The 2013/01/22 at 08:39
While Berlin is currently considering the progressive introduction of a quota of 20 %, then 40 %, for women on the supervisory boards of companies listed on the DAX (the German CAC 40), the presence of women at the helms of businesses is already a reality in SMEs. This is the point highlighted by Hans Georg Driftmann, President of the DIHK, the federation of German CCIs, who notes that “30 % of SMEs are already steered by women. And SMEs make up 90 % of all German businesses.” He goes on to say that “what politicians wish to impose on us is already a reality in a large proportion of SMEs, and more and more enterprises that come to light, are in the hands of women.”
The President of the DIHK is similarly opposed to the introduction of quotas in the upper echelons of companies. True, with the current labour shortage, the employment market needs to open up to new skills. But he also specifies that “not all branches present the same conditions for female candidates. Certain businesses would struggle to hire 30 or 40 % women. An imposed quota would not change the situation in any way.”
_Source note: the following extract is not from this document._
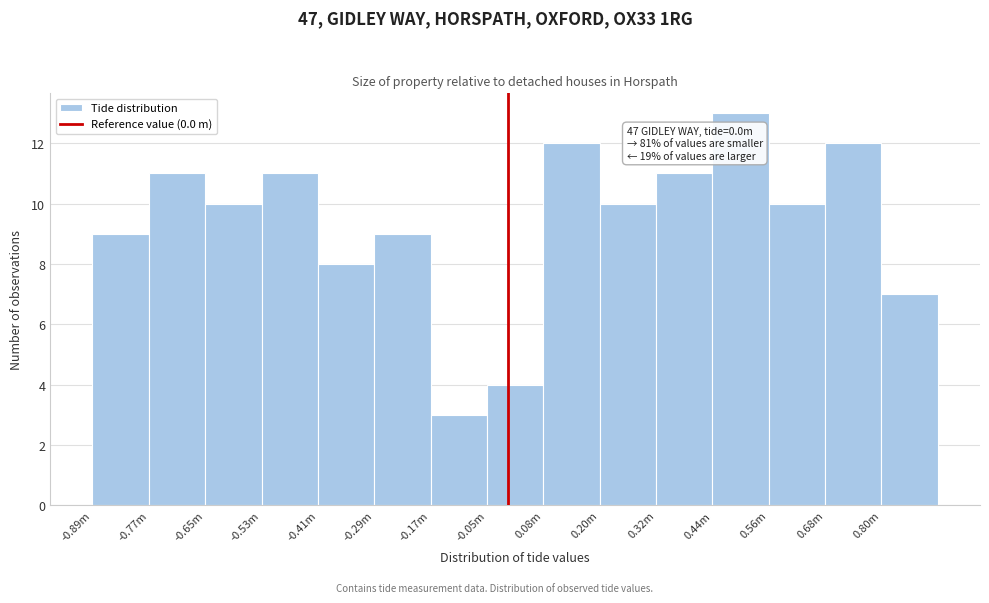

Reading right to left, list all the values displayed in this chart.

0.80m=7	0.68m=12	0.56m=10	0.44m=13	0.32m=11	0.20m=10	0.08m=12	-0.05m=4	-0.17m=3	-0.29m=9	-0.41m=8	-0.53m=11	-0.65m=10	-0.77m=11	-0.89m=9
Hans Georg Driftmann prefers to focus on a change in mentality. He cites the example that 40 % of vacant seats on the supervisory boards of DAX-listed businesses were held by women in 2011. Another sign of change can be found in the results of the survey conducted one year ago by the DIHK amongst business creators: while only 32 % were women at the start of the century, today they make up 40 % of the new generation of entrepreneurs. According to the estimates of the DIHK, these young female entrepreneurs created 200,000 jobs in the past year. Women from the east of the country are particularly dynamic, no doubt drawing their resources from the GDR model where women contributed to economic life to the same extent as men. This is a contrast to the situation in the west of the country, where women have, for decades, devoted themselves to the sacrosanct triple K: “Kirche, Küche, Kinder” (Church, cooking, children). As a result, in eastern regions, decimated by company closures and an unemployment rate of 10.3 % (compared with the national average of 6.7 %), 43 % of business creators are women. Two CCIs in the east even record a parity of males and females amongst new entrepreneurs.
An example not to follow
For the DIHK, these results are a source of satisfaction. Ten years ago, the federation of CCIs, in conjunction with the BDA (the German employers’ organisation), the BDI (the Federation of German Industry), and the ZDH (German Confederation of Skilled Crafts), signed an agreement with the federal government in support of equal opportunities. Today, the DIHK draws a positive assessment of how the situation has evolved: female university graduates are more numerous than their male counterparts; three-quarters of women are on the job market today, in other words 20 % more than ten years ago; all companies have made adjustments to working hours to accommodate family life…
And above all, in skilled crafts, the number of female graduates with the means to set up their own businesses has doubled in the space of ten years while in businesses, the proportion of women in middle management has gone up from 37 to 51 %. Companies listed on the DAX have also shown progress: the number of female shareholders in these major groups has doubled to reach 11 % today, and Germany even stands out with a rate of 15 % women in supervisory boards of the thirty DAX companies, compared with the European average of 11 %. It should nevertheless be noted that this score is due to the compulsory representation of employees in supervisory boards, positions often granted to women.
Despite singing the praises of these results, the DIHK and all the CCIs are struggling to follow these models. Statistics on female representation in some 80 Chambers point towards a counter-current, if not a retrograde situation. Indeed, only two women head Chambers of Commerce, and the rate of women elected to the general assemblies of Chambers – a volunteer role – comes to barely 15 %. In the absence of the quotas that they criticise, will CCIs manage to apply the equal opportunities message to their own ranks?